Lying there, her brain working quickly in the darkness, Oliver's mother told herself that the Pavelys, both Godfrey and Laura, had indeed reason to be grateful, not only to Oliver, but to her, Oliver's mother! It was to please her, not them, that Oliver, long years ago, had accepted the dubious gift of Gilbert Baynton, and the small sum Gilbert's brother-in-law had reluctantly provided to rid himself of an intolerable incubus and a potential source of disgrace. Godfrey Pavely was certainly grateful, and never backward in expressing it. And Laura? Laura was one of your silent, inarticulate women, but without doubt Laura must be grateful too.
At last Oliver left the ridge, and Mrs. Tropenell went on gazing at the vast expanse of luminous sky which merged into the uplands stretching away for miles beyond the boundaries of her garden.

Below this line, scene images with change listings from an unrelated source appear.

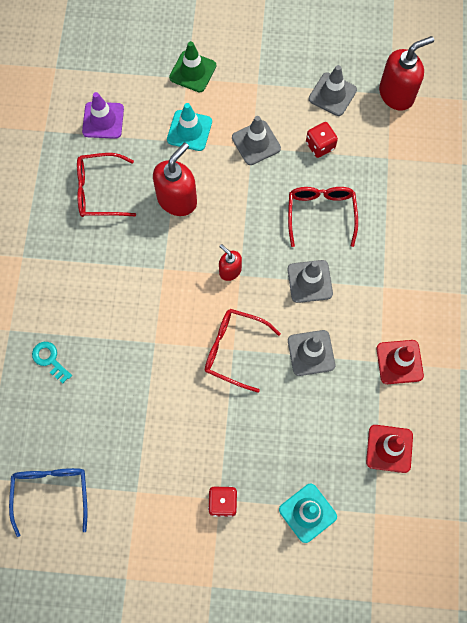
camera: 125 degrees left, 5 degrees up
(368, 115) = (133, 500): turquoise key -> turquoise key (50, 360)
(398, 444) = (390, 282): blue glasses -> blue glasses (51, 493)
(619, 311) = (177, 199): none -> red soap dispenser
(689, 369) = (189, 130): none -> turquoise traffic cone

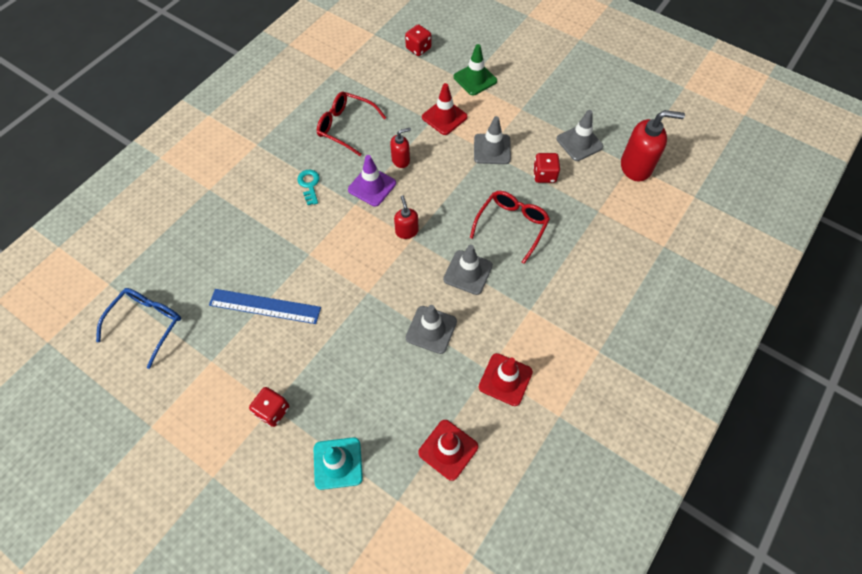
camera: 30 degrees right, 10 degrees down
(50, 360) = (221, 225): turquoise key -> turquoise key (309, 185)
(103, 120) = (383, 81): purple traffic cone -> purple traffic cone (372, 186)
(113, 63) = (418, 48): none -> red dice
(149, 414) = (265, 306): none -> blue ruler
(177, 199) = (401, 160): red soap dispenser -> red soap dispenser, size x0.56
(189, 130) = (444, 117): turquoise traffic cone -> red traffic cone
(234, 350) = (368, 293): red glasses -> none

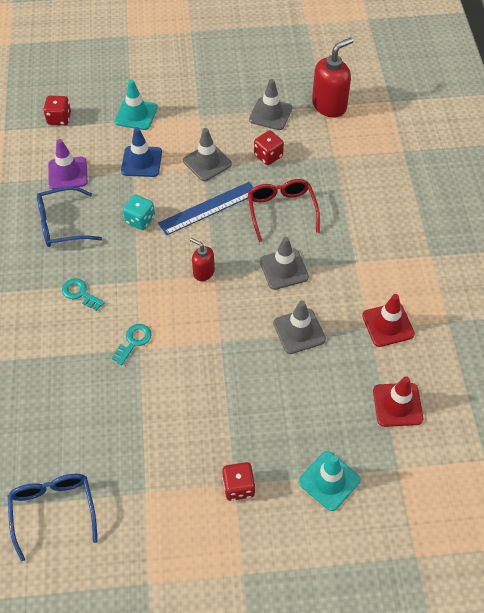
camera: 40 degrees left, 5 degrees down
(265, 306) = (146, 415): blue ruler -> blue ruler (208, 208)
(309, 246) = (133, 341): none -> turquoise key
(346, 127) = (62, 224): red glasses -> blue glasses
(372, 186) = (137, 257): purple traffic cone -> purple traffic cone (68, 173)
(401, 160) = (140, 220): red soap dispenser -> turquoise dice
(444, 117) = (141, 162): red traffic cone -> blue traffic cone
(475, 79) = (136, 114): green traffic cone -> turquoise traffic cone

She lay, listening intently, and very soon she heard the cadence of his firm footfalls on the stone path below the window. Then came the quiet unlatching of the garden door. Now he was coming upstairs.

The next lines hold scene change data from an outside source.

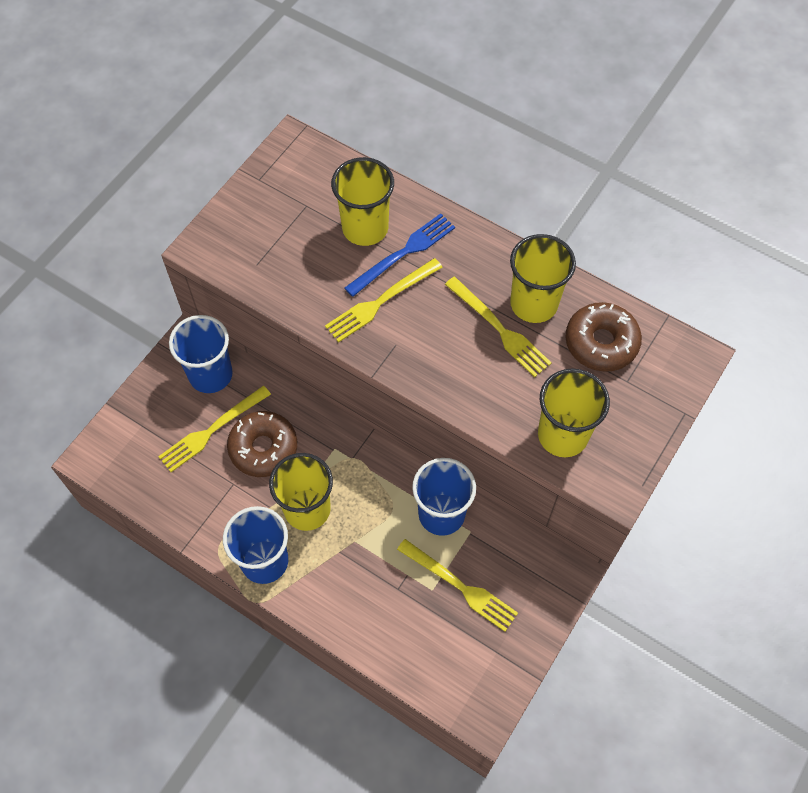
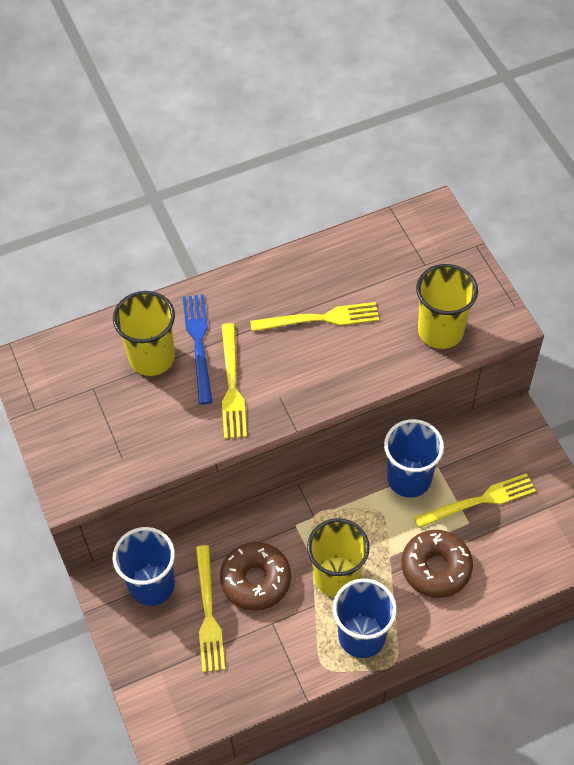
camera: 55 degrees left, 5 degrees down
(534, 303) = (314, 283): yellow cup -> none
(601, 343) = (381, 261): brown donut -> brown donut (436, 568)

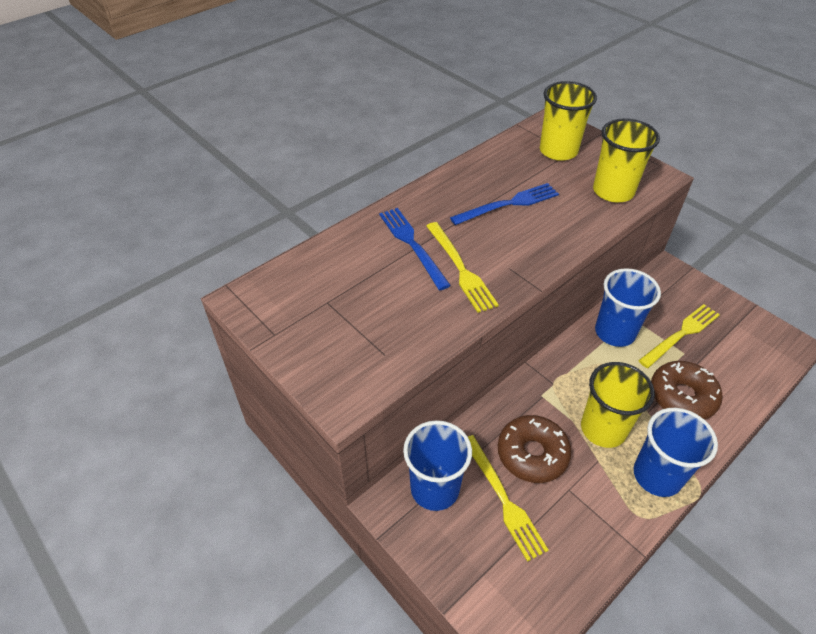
camera: 20 degrees left, 10 degrees down
(152, 357) = (373, 264): yellow cup -> yellow cup (558, 151)
(319, 319) = (508, 204): yellow fork -> blue fork

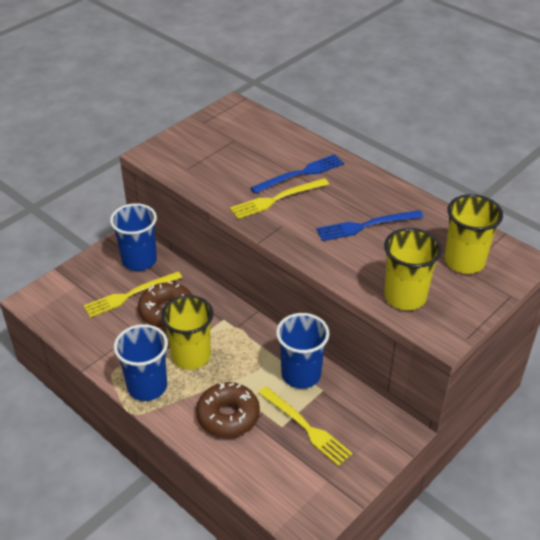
camera: 85 degrees right, 5 degrees down
(508, 204) = (366, 226): blue fork -> blue fork turned 105 degrees clockwise

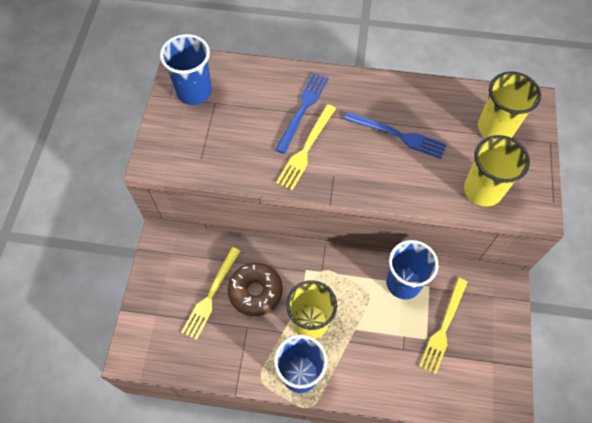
camera: 35 degrees left, 20 degrees up
(139, 260) = (189, 255): blue cup -> blue cup (194, 91)
(228, 416) = (382, 357): brown donut -> none
(306, 427) = (443, 327): yellow fork -> yellow fork turned 105 degrees clockwise
(366, 226) = (398, 135): blue fork -> blue fork turned 105 degrees counterclockwise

Her whole heart leapt out to him—and perchance it was this strong shaft of wordless longing that caused Oliver Tropenell's feet to linger as he was going past his mother's door.
Following a sudden impulse, she, who had trained herself to do so few things on impulse, called out, "Is that you, my darling?"
The door opened. "Yes, mother. Here I am. May I come in?"
He turned and shut out the bright electric light on the landing, and walked, a little slowly and uncertainly in the darkness, towards where he knew the bed to be. For a moment she wondered whether she should turn on the lamp which was at her elbow, then some sure, secret instinct made her refrain.
She put out her hand, and pulled him down to her, and he, so chary of caress, put his left arm round her.
"Mother?" he said softly. "This dear old room! It's years since I've been in this room—and yet from what I can see, it's exactly the same as it always was!"
And, as if answering an unspoken question, she spoke in very low tones, "Hardly altered at all since the day you were born here, my dearest, on the happiest day of my life."
His strong arm tightened about her a little, and, still looking straight before her, but leaning perhaps a little closer into the shelter of his arm, she said tremulously, inconsequently it might have seemed: "Oliver? Are you going to accept Lord St. Amant's invitation?"
With a sharp shoot of hidden pain she felt his movement of recoil, but all he said was, very quietly, "I've not quite made up my mind, mother."
"It would give me pleasure if you were to do so. He has been a very good and loyal friend to me for a long, long time, my dear."
"I know that."
She waited a moment, then forced herself to go on: "You were never quite fair to St. Amant, Oliver."
"I—I feared him, mother."
And then, as she uttered an inarticulate murmur of pain and of protest, he went on quickly, "The fear didn't last very long—perhaps for two or three years. You see I was so horribly afraid that you were going to marry him." In the darkness he was saying something he had never meant, never thought to say.